**EXERCISE DESCRIPTION:**
In the excerpt on stock market fluctuations, what has the US unemployment rate dropped to?

──────── EXCERPT ────────

The average person has always been confused by daily fluctuations in the stock market, however, the events of the past few weeks also have speculators and brokers confused. Everyone was waiting for an announcement from the US Federal Reserve Bank (the Fed), to be accurate its Federal Open Market Committee (FOMC) lead by Janet L. Yellen. The stock markets have been bouncing up and down, from the Asian market through Europe and back to the Dow Jones.
But what exactly has caused this “mess”?
It can all be traced back to the global financial crisis of 2008, when the world market, which was so interconnected, declined sharply after the bankruptcy of just two mortgage companies. It had been long feared, and the domino effect worked. And what do we know about dominos? Standing them in line is actually a lot harder than knocking them down. The Fed’s first step in rebuilding the dominos was to shrink the interest rate on government bonds. That means people who were afraid of investing in the market didn’t have the chance to invest in “safe” government bonds. In a way, they were forced to invest in the market, so the flow of capital wouldn’t stop. This increased job opportunities and the flow of money also increased US inflation. But this happened years ago. The economy and especially the investors were impatient with the Fed and its “patient” policy. The economy of the US has strengthened since 2008 and now looks stable, however, the dominos are ready to fall again. The unemployment rate has dropped down to 5.7% and there are already plans for action which might drop this even further, which is an outstanding result in the OECD club. One thing is notable: Short-term unemployment is the same in Europe. So, the question is if higher interest rates in Euro-pe work then why doesn’t it work in the US? The simple reason is that the long-term unemployment rate is seemingly higher in Europe since workers in Europe can register for unemployment benefits for very long periods, while it is only possible in the US for 26 weeks on average. So it might seem that unemployment rates are better in the US, but further improvements are needed, a fact that Ms Yellen hasn’t failed to stress as well.

──────── GIVEN INFORMATION ────────

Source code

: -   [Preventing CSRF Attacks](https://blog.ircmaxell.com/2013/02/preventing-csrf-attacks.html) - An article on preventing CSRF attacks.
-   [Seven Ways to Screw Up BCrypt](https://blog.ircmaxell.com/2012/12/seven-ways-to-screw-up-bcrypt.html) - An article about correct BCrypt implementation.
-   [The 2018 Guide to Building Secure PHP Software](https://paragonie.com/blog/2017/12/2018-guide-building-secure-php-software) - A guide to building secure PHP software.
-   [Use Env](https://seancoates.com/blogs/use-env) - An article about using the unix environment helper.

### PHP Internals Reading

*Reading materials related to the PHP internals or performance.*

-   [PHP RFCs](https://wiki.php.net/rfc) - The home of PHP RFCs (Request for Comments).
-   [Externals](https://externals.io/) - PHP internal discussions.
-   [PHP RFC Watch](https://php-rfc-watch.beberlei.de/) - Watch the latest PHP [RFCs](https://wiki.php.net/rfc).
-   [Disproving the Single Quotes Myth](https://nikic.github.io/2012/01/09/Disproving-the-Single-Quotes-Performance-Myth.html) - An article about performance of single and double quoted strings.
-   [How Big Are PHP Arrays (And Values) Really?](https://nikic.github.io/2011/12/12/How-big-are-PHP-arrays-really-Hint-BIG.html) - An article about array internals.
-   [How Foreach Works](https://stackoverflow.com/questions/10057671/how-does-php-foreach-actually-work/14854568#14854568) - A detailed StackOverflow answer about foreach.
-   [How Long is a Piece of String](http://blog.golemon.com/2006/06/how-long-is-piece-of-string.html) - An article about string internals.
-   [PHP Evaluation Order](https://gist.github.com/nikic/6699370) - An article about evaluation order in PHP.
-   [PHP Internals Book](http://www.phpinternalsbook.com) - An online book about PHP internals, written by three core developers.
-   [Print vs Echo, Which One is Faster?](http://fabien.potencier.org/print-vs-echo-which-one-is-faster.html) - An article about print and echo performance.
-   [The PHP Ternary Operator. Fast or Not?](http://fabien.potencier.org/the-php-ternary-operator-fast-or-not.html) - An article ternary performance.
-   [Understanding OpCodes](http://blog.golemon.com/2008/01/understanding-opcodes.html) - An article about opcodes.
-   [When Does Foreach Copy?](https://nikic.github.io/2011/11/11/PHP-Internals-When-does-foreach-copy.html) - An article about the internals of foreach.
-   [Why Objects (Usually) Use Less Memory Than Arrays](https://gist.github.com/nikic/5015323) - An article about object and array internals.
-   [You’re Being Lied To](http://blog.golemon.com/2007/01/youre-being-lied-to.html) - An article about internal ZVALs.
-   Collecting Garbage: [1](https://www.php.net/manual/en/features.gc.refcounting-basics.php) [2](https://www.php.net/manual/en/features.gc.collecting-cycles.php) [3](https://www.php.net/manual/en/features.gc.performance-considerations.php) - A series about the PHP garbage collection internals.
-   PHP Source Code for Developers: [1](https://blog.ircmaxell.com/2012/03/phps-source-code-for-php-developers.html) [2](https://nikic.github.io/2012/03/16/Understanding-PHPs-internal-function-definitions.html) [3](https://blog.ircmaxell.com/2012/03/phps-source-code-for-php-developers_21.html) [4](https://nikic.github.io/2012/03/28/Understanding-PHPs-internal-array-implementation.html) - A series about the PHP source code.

────────

**EXPECTED ANSWER:**
5.7%